** Opening Supplied material block **

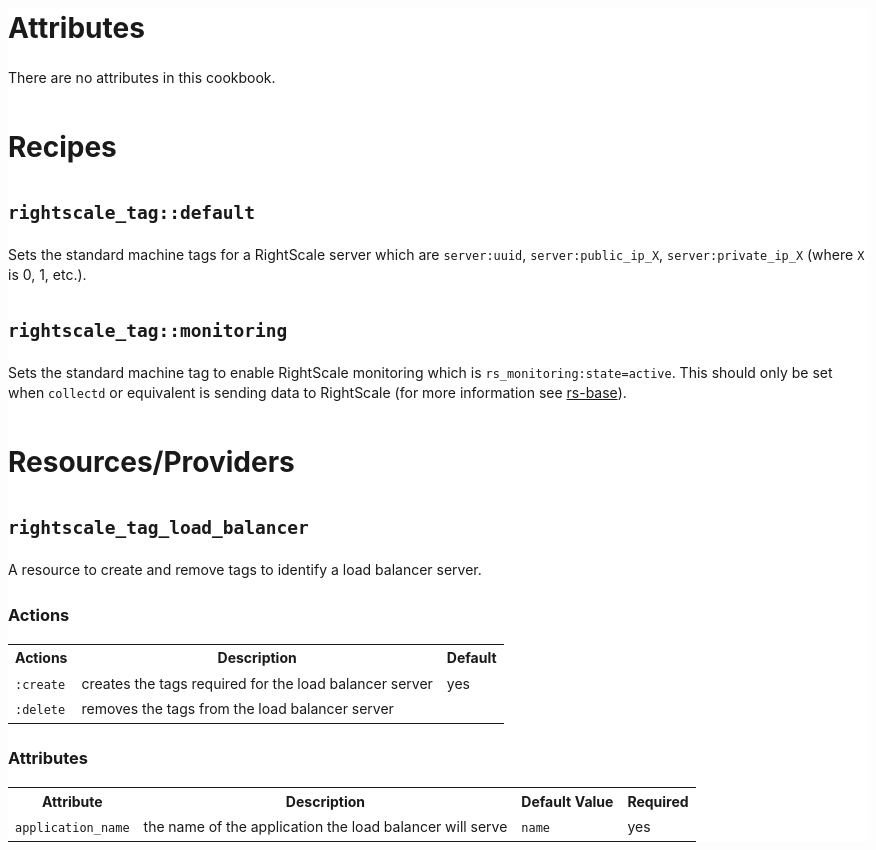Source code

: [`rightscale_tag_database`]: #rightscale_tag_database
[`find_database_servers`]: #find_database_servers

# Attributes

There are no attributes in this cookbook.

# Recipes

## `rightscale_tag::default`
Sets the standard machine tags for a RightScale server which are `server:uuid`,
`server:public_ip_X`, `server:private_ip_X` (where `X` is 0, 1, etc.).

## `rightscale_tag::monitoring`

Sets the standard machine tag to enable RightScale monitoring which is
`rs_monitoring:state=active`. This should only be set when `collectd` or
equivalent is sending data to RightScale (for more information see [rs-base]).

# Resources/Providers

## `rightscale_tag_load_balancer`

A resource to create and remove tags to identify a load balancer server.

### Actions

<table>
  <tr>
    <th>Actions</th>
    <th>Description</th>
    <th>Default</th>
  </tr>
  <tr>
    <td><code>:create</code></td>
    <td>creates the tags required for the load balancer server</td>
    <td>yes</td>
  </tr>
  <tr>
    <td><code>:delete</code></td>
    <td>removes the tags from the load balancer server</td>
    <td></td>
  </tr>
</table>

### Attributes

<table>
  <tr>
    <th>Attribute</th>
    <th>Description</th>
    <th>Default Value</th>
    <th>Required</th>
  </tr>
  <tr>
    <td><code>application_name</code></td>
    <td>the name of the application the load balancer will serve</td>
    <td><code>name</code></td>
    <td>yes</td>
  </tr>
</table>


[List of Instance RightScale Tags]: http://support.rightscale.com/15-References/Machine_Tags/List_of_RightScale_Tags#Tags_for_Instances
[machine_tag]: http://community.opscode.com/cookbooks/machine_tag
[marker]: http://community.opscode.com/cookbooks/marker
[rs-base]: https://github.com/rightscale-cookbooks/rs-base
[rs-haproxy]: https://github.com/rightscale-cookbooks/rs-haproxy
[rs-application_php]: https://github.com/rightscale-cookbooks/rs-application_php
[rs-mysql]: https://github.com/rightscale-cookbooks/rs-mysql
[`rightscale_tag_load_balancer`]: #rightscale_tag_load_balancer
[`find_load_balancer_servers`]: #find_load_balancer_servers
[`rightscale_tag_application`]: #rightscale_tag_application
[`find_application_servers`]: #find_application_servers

** Closing Supplied material block **

What the exercise asks:
Copy each line of the preceding data that contains the string "cookbooks".

Result below:
[machine_tag]: http://community.opscode.com/cookbooks/machine_tag
[marker]: http://community.opscode.com/cookbooks/marker
[rs-base]: https://github.com/rightscale-cookbooks/rs-base
[rs-haproxy]: https://github.com/rightscale-cookbooks/rs-haproxy
[rs-application_php]: https://github.com/rightscale-cookbooks/rs-application_php
[rs-mysql]: https://github.com/rightscale-cookbooks/rs-mysql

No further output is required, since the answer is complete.